Listed entries below:
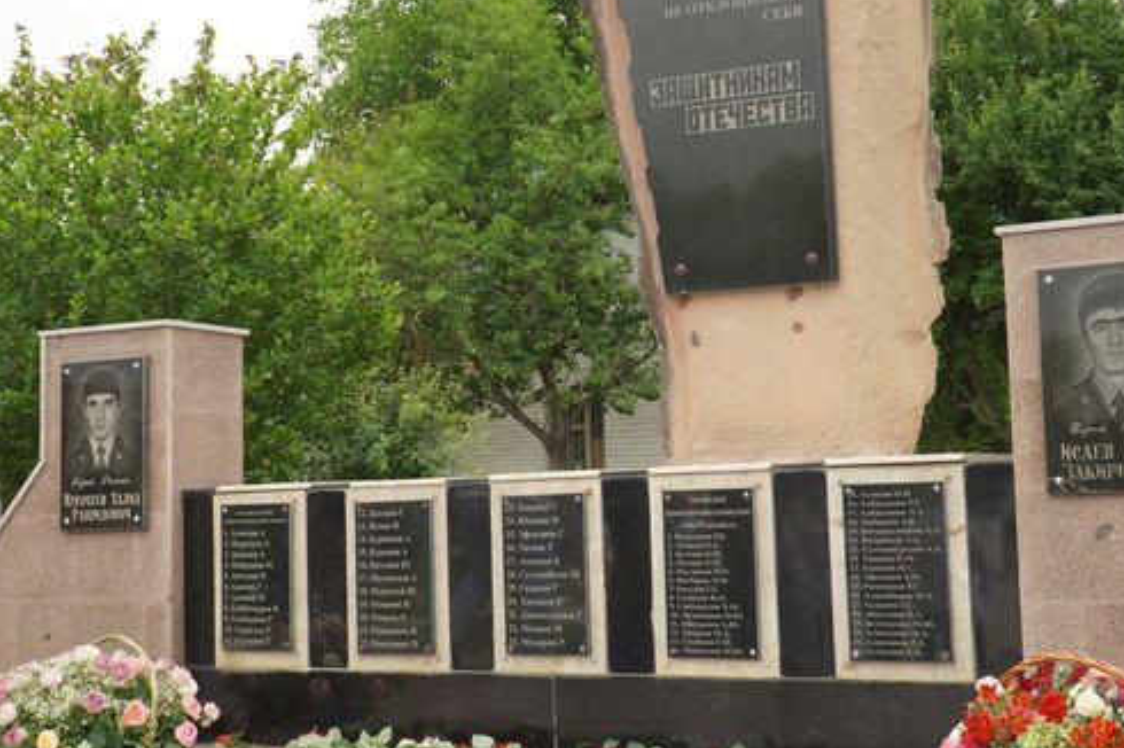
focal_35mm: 49
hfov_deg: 40.3
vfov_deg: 27.5
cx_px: 638
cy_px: 336
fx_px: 1529
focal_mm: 20
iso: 100
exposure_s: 1/250
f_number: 4.5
End of Listed entries.
● Work instruction:
The entries above are to be retyped exactly, with each picture left out.

● Result:
focal_35mm: 49
hfov_deg: 40.3
vfov_deg: 27.5
cx_px: 638
cy_px: 336
fx_px: 1529
focal_mm: 20
iso: 100
exposure_s: 1/250
f_number: 4.5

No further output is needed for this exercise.